Nouakchott,  12/07/2011
Les travaux d’un atelier relatif à la restitution des conclusions de l’étude sur la définition d’un mécanisme intégré de financement des collectivités territoriales ont été ouverts, mardi, à Nouakchott.
Ouvrant cette rencontre, le ministre de l’intérieur et de la décentralisation, M. Mohamed ould Boilil a indiqué que la problématique du financement du développement local , d’une manière générale, et le renforcement des institutions locales, en particulier, constitue une des priorités du Président de la République, Monsieur Mohamed Ould Abdel Aziz.
Il a précisé que c’est dans ce cadre que le gouvernement du premier ministre, Dr Moulaye Ould Mohamed Laghdaf a adopté en avril 2010 une déclaration de politique de décentralisation et de développement local qui réaffirme la volonté politique de la Mauritanie de faire de la décentralisation une option et un choix irréversibles.

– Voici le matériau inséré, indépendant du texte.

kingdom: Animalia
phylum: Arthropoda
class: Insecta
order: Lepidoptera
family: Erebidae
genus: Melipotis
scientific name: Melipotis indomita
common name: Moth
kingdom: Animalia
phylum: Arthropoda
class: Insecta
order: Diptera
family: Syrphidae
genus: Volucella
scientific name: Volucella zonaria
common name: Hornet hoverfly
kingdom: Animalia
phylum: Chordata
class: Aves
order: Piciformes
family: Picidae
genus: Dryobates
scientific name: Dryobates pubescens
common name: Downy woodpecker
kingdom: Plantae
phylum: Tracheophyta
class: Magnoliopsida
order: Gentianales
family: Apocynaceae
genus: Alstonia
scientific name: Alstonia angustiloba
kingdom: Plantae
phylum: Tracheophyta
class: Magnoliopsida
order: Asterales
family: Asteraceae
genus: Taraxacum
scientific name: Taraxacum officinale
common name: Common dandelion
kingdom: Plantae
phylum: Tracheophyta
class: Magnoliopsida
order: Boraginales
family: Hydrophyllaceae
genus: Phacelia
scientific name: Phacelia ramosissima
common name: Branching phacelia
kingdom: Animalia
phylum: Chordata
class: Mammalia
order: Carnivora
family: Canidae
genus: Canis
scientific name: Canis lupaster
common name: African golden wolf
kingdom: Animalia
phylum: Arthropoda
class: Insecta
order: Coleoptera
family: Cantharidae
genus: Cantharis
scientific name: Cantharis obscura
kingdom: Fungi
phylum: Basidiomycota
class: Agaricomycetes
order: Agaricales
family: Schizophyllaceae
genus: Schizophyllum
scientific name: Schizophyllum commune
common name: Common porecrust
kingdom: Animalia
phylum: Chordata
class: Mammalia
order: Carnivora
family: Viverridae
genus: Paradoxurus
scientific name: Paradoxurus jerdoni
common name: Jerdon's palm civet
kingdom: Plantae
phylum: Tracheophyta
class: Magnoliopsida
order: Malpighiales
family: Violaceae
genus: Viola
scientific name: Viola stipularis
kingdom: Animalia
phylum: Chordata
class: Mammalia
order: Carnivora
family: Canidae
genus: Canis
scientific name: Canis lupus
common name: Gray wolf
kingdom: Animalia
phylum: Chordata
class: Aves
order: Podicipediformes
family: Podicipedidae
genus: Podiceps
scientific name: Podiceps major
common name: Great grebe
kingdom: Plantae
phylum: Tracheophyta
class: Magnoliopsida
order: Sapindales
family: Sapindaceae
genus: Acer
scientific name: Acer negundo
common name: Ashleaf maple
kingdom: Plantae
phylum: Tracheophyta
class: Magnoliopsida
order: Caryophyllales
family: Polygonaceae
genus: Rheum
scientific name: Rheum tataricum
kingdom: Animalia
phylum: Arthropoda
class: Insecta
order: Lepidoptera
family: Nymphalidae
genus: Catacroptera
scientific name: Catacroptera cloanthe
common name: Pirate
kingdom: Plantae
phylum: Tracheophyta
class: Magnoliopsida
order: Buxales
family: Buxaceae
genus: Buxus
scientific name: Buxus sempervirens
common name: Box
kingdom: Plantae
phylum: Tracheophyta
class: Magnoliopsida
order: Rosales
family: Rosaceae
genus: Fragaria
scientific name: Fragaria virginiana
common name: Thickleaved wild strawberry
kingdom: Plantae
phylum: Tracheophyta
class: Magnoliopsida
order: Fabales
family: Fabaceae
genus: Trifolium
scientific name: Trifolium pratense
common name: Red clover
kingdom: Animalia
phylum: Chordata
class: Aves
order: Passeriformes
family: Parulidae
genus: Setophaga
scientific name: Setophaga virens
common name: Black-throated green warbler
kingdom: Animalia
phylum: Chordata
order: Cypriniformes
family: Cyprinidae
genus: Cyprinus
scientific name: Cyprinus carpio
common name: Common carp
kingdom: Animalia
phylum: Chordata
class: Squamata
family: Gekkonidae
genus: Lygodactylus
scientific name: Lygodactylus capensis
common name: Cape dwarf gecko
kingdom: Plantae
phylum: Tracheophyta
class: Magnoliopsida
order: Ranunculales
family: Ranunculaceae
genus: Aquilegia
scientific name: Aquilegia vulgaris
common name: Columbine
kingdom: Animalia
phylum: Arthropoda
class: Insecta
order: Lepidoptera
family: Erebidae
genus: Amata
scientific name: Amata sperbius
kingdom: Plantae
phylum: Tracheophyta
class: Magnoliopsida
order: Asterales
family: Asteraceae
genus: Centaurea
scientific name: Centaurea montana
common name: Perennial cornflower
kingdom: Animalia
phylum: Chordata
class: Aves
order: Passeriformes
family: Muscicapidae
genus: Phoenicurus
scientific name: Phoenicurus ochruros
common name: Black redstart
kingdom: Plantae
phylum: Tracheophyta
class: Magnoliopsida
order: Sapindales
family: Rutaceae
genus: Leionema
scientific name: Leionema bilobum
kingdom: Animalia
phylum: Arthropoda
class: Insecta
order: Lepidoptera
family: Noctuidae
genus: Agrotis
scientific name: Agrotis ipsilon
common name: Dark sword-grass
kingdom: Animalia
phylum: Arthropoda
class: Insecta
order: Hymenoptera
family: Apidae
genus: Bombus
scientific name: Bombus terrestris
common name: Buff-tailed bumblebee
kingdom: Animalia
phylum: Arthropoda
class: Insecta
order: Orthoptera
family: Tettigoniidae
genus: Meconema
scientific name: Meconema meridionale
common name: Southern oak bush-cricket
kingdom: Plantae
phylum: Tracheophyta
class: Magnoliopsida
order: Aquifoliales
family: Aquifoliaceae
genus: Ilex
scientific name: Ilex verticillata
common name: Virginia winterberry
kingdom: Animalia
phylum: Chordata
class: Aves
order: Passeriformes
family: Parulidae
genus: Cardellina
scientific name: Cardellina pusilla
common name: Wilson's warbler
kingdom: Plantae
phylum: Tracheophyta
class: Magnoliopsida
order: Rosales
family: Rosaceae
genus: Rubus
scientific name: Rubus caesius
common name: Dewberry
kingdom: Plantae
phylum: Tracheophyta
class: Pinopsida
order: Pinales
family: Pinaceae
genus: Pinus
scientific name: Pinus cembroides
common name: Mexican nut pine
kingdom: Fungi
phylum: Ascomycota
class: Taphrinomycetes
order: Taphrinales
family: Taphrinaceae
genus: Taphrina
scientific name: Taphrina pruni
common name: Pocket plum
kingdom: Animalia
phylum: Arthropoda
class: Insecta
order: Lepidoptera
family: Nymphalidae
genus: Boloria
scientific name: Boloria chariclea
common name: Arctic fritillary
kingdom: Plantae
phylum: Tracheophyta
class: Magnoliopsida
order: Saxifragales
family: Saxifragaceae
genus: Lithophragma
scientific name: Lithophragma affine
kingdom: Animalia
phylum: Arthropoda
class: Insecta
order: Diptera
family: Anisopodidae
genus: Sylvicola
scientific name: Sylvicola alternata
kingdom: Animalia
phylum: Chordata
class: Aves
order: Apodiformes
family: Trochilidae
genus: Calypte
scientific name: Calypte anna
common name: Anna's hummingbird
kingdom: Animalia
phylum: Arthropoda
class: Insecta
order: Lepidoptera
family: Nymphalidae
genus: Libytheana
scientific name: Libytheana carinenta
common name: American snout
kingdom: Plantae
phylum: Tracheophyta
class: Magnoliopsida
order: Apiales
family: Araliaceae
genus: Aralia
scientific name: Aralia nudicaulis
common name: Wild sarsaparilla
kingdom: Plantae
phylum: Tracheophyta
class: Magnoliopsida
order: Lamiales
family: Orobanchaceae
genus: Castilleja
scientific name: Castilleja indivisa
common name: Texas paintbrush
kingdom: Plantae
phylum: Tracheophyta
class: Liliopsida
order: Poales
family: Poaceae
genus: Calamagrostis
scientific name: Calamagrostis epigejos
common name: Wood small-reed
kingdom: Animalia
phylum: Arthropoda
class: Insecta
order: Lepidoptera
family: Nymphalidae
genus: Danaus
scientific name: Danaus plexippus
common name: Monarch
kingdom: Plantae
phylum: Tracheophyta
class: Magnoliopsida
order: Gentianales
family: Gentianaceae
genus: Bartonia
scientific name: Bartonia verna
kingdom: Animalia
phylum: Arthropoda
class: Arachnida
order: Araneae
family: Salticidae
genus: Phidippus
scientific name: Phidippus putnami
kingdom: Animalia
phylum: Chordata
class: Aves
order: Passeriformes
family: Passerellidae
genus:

Le ministre a ajouté que pour le gouvernement mauritanien, la décentralisation apparaît comme une alternative permettant une meilleure adaptation à un contexte caractérisé par la recherche du progrès économique, l’adaptation et la modernisation des structures sociales confrontées à des mutations en profondeur.
Dans ce cadre, a-t-il dit, on peut considérer que la décentralisation renforce l’Etat de Droit avec des niveaux de représentativité locale nécessaires pour l’ancrage de la démocratie.
Elle permet aussi, a précisé le ministre, de mobiliser les énergies et les moyens pour plus d’efficacité administrative, et ce à travers un transferts des compétences et des moyens exercés au niveau territorial le plus proche du citoyen.
M. Mohamed Ould Boilil a souligné que la question des ressources financières trouve dans ce contexte toute sa place comme thème majeur puisque, a-t-il précisé, la décentralisation ne sera viable que si les collectivités territoriales disposent de moyens, sous forme de fiscalité locale propre et de transferts financiers de l’Etat, conséquents, à même de leur procurer suffisamment de ressources eu égard à leurs missions.
Conscient de cette problématique, a ajouté le ministre, le gouvernement a mis en place le GAREF, groupe d’appui aux réformes de l’Etat pour le financement des collectivités territoriales.
Le ministre a enfin rassuré les participants quant à la volonté du gouvernement d’accompagner ce processus de recherche d’un mécanisme pérenne, efficace et intégré pour le financement du développement local dans notre pays.
Prenant la parole à son tour, l’ambassadeur, chef de Délégation de l’Union européenne en Mauritanie, SEM. Hans-Georg Gerstenlauer a indiqué que la décentralisation doit être la jonction entre démocratie et développement.
C’est ainsi, a-t-il dit, que la décentralisation place les communes et les citoyens, qui deviennent responsables de la gestion des affaires locales à travers les élus, au cœur de la vie démocratique d’un pays.
Le diplomate européen a en outre noté que, plus proches des populations qu’elles administrent et de leurs problèmes quotidiens et de base, les communes doivent devenir des acteurs de premier plan du développement local et de la lutte contre la pauvreté.
Il a ajouté que pour appuyer l’Etat mauritanien à mener à bien ce processus , l’Union Européenne et les partenaires européens ont mis en place le programme européen de renforcement des institutions des collectivités locales et de leurs services, doté de plus de 12 millions d’euros.
C’est dans ce cadre, a-t-il dit, que l’étude sur le mécanisme intégré de financement des collectivités territoriales a été réalisée. Cette étude, a-t-il noté, a été menée en étroite concertation avec toutes les parties prenantes impliquées dans la décentralisation, soulignant qu’elle vise à trouver des réponses concrètes et intégrées aux besoins de financement des communes, seules collectivités territoriales existant aujourd’hui en Mauritanie, car sans ressources, les communes ne peuvent rien faire pour le développement de leur territoire et leurs populations.
La cérémonie d’ouverture de l’atelier qui dure un seul jour s’est déroulée en présence des ministres des affaires économiques et du développement, des finances et de l’habitat, de l’urbanisme et de l’aménagement du territoire.